Her spokesman said: “The cost of photographs of MPs parliamentary work is part of the process of keeping constituents informed of their work. As with all other costs, the Fees Office scrutinise every claim before authorisation.”

In 2004/5, Mr Keen claimed £3,000 for 'various expenses' associated with working in an office at home on weekends. He did not elaborate further on what the 'various expenses' were but said they had been agreed with the fees office.

In 2006 and 2007, the couple were claiming between £165 and £265 each month for cleaning services, including ironing. Mr Keen said: “For a limited period of a year or so, because of particular work pressures, we decided to use the services of a professional cleaning company. This is an allowable expense which we could always utilise but we have used it only for sparingly over the years.”

In January 2008 Mr Keen claimed £4,371 for the delivery of 40,000 calendars and 40,000 newsletters to constituents. He said they were a reasonable expense as they had his contact details on them.

In February 2007 Mrs Keen claimed £9,525.44 from her communications allowance for the printing and delivery of 40,000 newsletters to constituents. A spokesman for Mrs Keen said: “This allowance can only be used for Parliamentary information and not for party-political purposes, and the content is monitored very closely by the House of Commons authorities to ensure that it is used properly.”


“How dare they exploit me and their constituents with such impunity. We expect our MPs to be upstanding, to serve, and to exercise sound judgement. The Keen's have failed on all counts.

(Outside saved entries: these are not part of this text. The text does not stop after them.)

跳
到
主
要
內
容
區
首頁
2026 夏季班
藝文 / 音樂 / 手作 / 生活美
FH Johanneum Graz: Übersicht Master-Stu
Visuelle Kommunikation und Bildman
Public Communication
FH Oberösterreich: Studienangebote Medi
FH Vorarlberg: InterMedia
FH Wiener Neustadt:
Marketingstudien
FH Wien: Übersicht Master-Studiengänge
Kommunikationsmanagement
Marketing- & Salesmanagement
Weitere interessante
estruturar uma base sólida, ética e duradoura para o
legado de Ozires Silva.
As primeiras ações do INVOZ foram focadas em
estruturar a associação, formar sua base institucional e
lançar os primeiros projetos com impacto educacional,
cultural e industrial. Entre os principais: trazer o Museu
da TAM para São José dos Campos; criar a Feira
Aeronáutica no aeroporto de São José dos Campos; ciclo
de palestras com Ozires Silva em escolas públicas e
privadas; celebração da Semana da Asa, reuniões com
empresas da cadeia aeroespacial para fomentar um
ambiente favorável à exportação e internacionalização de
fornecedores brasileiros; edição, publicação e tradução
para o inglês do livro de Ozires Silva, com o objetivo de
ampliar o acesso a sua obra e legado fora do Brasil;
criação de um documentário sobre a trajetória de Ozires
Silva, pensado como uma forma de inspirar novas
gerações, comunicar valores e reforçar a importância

“This is nothing short of legalised mugging, and if they have a shred of dignity left then they should do the decent thing and resign now, without waiting for the next election, which is just another opportunity to extend their allowances and add to their coffers.”
Paul Brownlee, Brentford

“They have had enough of our money, lets stop them get any more.”
John Williams

“What he has done is bad enough but she should resign immediately. How she can spout all this rubbish about the NHS and then go private is beyond me.”